Zuerst lockt Agamemnon seine Tochter Iphigenie mit einer List in den Hafen von Aulis, um sie der Jagdgöttin Artemis zu opfern. Günstige Winde erbittet er für die Fahrt der Flotte Richtung Troja. Klytaimnestra zahlt ihrem Mann die Hinrichtung nach dem Krieg mit dem Messer heim. Ihre gemeinsamen Kinder Orestes und Elektra wiederum rächen den Vater mit dem Mord an der Mutter.

Zwar hält sich Tóibín grundlegend an die zeitlos-klassische Vorlage. Doch schlägt der Ire auch andere Erzählwege ein und füllt Lücken, die ihm die Antike lässt. Sprachlich verheddert sich der Autor zuweilen zwischen antiker Erhabenheit und moderner Banalität. Zudem rutschen ihm in einigen Details Ungenauigkeiten durch, die Altertumskenner aufstoßen lassen dürften. So wird im Roman etwa aus Gläsern getrunken, auf Schiefertafeln geschrieben oder an Fenster geklopft. Arkadien, wo die Handlung um Mykene angesiedelt ist, kommt realitätsfremd als naturbracher Landstrich daher.

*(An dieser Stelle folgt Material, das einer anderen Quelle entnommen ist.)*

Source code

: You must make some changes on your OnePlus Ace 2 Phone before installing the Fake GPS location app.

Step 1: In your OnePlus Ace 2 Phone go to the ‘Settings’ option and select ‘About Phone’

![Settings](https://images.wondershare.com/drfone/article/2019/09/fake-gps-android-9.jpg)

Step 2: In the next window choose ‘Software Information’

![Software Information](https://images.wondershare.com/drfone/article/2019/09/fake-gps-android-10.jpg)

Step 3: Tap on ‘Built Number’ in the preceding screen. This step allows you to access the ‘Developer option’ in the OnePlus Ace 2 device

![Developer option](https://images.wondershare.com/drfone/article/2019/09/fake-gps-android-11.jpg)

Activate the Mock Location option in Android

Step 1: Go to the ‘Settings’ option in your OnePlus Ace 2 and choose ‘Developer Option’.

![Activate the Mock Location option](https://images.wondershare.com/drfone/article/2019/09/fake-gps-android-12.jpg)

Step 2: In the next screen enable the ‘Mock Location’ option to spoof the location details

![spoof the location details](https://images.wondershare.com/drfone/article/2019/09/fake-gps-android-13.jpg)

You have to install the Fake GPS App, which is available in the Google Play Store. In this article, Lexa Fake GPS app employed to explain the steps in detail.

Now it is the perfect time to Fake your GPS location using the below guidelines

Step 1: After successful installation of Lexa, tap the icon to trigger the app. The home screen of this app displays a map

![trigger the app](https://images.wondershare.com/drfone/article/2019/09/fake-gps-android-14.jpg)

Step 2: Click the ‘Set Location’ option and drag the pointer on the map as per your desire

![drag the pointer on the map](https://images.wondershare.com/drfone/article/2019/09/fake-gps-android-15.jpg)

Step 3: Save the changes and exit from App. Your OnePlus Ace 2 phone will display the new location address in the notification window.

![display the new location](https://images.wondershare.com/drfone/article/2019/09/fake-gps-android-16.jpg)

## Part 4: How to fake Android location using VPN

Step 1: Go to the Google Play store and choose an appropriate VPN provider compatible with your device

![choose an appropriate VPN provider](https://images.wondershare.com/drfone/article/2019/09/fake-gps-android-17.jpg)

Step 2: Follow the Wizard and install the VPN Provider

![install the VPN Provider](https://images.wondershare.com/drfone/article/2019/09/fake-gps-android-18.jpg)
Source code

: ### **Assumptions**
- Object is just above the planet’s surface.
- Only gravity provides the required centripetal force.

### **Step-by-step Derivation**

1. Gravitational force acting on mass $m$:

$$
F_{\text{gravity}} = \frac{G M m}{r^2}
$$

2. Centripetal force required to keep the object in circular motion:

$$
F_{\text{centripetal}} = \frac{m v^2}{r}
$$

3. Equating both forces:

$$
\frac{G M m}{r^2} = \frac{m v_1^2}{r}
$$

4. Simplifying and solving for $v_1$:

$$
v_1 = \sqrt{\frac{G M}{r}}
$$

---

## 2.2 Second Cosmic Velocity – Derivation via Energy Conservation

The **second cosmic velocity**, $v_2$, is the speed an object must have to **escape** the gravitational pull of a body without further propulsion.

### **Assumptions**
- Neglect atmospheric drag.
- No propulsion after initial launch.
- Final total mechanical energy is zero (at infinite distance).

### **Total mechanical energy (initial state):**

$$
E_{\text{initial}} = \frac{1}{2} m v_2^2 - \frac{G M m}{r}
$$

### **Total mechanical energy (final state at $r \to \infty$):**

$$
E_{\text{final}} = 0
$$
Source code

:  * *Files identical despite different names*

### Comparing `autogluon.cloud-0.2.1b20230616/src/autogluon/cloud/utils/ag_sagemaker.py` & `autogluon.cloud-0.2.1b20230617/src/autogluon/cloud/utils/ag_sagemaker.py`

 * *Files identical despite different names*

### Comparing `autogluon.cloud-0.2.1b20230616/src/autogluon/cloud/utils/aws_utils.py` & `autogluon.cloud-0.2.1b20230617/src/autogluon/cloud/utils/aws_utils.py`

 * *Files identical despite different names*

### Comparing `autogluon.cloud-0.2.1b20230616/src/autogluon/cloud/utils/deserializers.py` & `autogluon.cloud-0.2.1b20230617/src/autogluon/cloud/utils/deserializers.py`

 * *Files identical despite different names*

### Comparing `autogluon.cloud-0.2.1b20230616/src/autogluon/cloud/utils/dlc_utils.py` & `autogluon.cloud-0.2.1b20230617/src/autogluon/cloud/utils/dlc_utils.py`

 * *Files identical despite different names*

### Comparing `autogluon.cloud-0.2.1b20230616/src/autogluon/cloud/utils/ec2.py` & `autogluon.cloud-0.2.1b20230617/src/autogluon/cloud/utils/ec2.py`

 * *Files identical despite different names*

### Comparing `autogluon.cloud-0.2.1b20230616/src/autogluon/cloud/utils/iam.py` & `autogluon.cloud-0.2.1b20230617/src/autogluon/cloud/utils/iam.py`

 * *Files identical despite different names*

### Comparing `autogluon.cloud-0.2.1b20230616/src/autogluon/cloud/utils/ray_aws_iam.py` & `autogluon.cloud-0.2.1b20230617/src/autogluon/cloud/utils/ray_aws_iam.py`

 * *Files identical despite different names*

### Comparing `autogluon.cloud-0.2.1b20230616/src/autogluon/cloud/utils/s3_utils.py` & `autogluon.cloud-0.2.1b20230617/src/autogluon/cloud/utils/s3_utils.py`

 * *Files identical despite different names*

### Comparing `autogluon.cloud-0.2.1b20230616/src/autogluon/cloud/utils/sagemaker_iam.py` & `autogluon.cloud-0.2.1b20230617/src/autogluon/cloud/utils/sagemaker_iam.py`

Die Olympischen Gottheiten spielen bei Tóibín keine Rolle. «Wir leben in einer seltsamen Zeit», lässt er seine Elektra einmal sagen. «Einer Zeit, in der die Götter verblassen.» Im «Haus der Namen» gibt es keine Unausweichlichkeit mehr, kein Schicksal. An die Stelle von Zeus, Apollo oder Athene treten Charaktere, die ihr eigenes Handeln bestimmen. Für eine Handlung, deren Impuls von einem Gottesopfer ausgeht, ist das ein gewagtes Unterfangen.

Dem jungen Orestes hingegen gewährt Tóibín endlich eine Jugend, die ihm der antike Mythos vorenthält. Nach der Opferung seiner Schwester wird er verschleppt und mit anderen Jungen aus Mykene als Geiseln gehalten. Orestes flieht mit zwei Freunden in eine beinah idyllische Jugend bei einer alten Frau an der Küste. Dieses Coming-of-Age-Abenteuer setzt Tóibín als wirklich feinen Kontrapunkt zur klassischen Sage.

Die Figuren in «Haus der Namen» bleiben allesamt zum Scheitern verurteilt. In ihrer Zwiespältigkeit erinnern sie an die antiken Dramen. Bei Aischylos wird Orestes nach dem Mord an seiner Mutter von den Rachegöttinnen in den Wahnsinn getrieben. Bei Tóibín hingegen schließt die Geschichte mit einem Hoffnungsschimmer. Im «Haus der Namen» nimmt das Unheil ein Ende. Und der Mythos lebt dennoch weiter.

- Colm Tóibín : «Haus der Namen», Hanser Verlag, 304 S., 24,00 Euro, ISBN 978-3-446-26181-5.